In a nutshell, this Master’s is about analysing and improving business processes, particularly in production and logistics in my case, as I chose the specialisation Production & Logistic Management. This involves a lot of mathematics and computer programming. Sometimes, people around me think I’m just studying business or management, but Industrial Engineering & Management really is a technical Master’s. We might not become die-hard programmers, but as an Industrial Engineering Manager, you need the know-how. In a way, you are the link between computers and people. You need to know what – for example – a client wants, but you also need to understand what a programmer does.

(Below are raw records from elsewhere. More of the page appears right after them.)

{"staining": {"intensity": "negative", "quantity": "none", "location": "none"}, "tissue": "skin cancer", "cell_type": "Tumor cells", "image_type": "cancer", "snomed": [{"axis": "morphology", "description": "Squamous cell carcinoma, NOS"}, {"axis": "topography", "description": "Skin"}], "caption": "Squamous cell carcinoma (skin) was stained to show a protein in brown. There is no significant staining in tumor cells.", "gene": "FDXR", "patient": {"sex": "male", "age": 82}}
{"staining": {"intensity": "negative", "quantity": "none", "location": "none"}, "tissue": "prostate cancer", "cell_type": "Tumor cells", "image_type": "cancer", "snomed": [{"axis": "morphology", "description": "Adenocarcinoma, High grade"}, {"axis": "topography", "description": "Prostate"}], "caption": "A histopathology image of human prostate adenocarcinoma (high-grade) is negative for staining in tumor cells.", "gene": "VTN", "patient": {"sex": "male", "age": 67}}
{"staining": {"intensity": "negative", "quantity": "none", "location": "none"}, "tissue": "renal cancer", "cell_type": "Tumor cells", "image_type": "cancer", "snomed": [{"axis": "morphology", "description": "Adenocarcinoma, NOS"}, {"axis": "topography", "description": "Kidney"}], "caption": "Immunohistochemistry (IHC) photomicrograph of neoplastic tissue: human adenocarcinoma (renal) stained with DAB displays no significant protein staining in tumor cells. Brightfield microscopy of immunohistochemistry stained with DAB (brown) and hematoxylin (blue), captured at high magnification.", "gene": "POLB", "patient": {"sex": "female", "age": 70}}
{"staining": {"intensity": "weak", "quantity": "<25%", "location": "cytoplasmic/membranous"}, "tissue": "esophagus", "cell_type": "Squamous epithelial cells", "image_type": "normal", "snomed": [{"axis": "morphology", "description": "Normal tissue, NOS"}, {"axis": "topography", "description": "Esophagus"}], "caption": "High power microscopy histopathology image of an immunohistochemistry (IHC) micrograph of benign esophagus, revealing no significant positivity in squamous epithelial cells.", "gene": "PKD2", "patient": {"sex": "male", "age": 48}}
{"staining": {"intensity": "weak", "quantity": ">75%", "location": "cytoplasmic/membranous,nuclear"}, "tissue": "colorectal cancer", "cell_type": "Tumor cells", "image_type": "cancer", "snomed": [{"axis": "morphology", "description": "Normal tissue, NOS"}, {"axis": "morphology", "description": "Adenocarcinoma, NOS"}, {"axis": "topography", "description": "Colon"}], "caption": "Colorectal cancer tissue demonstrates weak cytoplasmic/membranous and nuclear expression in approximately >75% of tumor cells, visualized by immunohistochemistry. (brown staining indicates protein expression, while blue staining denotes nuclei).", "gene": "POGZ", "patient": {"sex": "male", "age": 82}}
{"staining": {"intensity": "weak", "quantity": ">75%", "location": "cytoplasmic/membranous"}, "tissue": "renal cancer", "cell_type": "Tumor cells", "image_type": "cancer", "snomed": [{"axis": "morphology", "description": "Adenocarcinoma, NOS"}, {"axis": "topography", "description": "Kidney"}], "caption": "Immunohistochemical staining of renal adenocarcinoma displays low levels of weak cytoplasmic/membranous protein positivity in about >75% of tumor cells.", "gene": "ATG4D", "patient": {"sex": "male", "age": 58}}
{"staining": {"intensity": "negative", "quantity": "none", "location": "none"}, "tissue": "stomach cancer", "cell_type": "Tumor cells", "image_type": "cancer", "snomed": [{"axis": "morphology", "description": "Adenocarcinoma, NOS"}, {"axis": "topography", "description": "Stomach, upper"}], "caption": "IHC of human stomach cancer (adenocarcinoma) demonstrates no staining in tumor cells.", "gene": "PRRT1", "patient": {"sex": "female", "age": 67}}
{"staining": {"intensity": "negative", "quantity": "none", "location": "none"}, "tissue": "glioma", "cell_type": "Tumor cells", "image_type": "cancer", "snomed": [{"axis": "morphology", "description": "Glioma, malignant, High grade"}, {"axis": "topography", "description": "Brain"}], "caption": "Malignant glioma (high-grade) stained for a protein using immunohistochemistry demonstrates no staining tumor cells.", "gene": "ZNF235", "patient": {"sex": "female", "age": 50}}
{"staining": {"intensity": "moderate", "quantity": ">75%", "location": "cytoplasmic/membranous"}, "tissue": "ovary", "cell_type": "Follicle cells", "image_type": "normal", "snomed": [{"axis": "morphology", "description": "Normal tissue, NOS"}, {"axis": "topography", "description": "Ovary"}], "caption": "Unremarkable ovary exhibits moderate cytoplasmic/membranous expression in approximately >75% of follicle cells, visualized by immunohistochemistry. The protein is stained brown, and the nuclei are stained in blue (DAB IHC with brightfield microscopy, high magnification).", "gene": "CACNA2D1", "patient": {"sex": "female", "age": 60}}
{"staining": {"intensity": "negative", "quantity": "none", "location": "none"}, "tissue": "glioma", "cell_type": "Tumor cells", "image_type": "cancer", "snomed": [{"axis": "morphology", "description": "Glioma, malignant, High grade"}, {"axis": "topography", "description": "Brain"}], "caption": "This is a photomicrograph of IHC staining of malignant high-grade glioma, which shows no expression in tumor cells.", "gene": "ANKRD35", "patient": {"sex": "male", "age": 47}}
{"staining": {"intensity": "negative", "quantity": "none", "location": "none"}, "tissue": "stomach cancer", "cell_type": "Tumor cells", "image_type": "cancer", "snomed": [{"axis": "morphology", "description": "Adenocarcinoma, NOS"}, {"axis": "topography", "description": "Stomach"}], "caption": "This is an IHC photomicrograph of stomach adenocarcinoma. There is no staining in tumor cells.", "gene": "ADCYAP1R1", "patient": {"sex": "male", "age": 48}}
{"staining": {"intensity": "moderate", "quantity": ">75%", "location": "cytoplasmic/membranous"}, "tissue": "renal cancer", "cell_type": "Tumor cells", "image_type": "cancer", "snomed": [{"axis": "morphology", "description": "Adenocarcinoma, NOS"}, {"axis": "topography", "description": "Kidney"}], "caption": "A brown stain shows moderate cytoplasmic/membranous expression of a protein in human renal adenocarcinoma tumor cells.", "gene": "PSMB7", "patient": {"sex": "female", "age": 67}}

What I like about this Master’s, is the freedom you get. You have a lot of elective space – 45 EC – which you can fill up with courses you like, not only of this Master’s but also of other master’s of UT. So even if you’re not sure if you want to continue in the field of Industrial Engineering & Management, you still get to acquire a lot of knowledge and skills within other disciplines.
I myself filled up my elective space with some courses of the Master’s in Industrial Design Engineering. After my Master’s, I would love to go into the direction of production, and I figured it might be good to get more detailed knowledge on how products are designed and engineered. I think this was a great choice. During one of the courses, Product Lifecycle, we looked into the production process of for example a smartphone. We assessed how polluting this process is by modelling. It was very interesting to think about how you can produce a product in a less polluting way, and also to generally get an idea of the steps that are involved in a production process.
One of the benefits of this Master’s is its wide applicability, but that can make it hard to choose a direction after your Master’s as well. There’s just so much you can do! I decided to first follow a Master’s in Trade and Business Law at the University of Maastricht, before I finish my Master’s in Industrial Engineering & Management at UT, because I think legal expertise could be very useful in my future career.
As for my future career, I think I would like to go in the direction of software consultancy or process optimisation. Above all, I hope I will be able to find a job where I can help clients with a problem by working together with them. I don’t want to be stuck behind my desk on my own, but work together a lot with several parties, which is something you really learn during this Master’s, by the way!”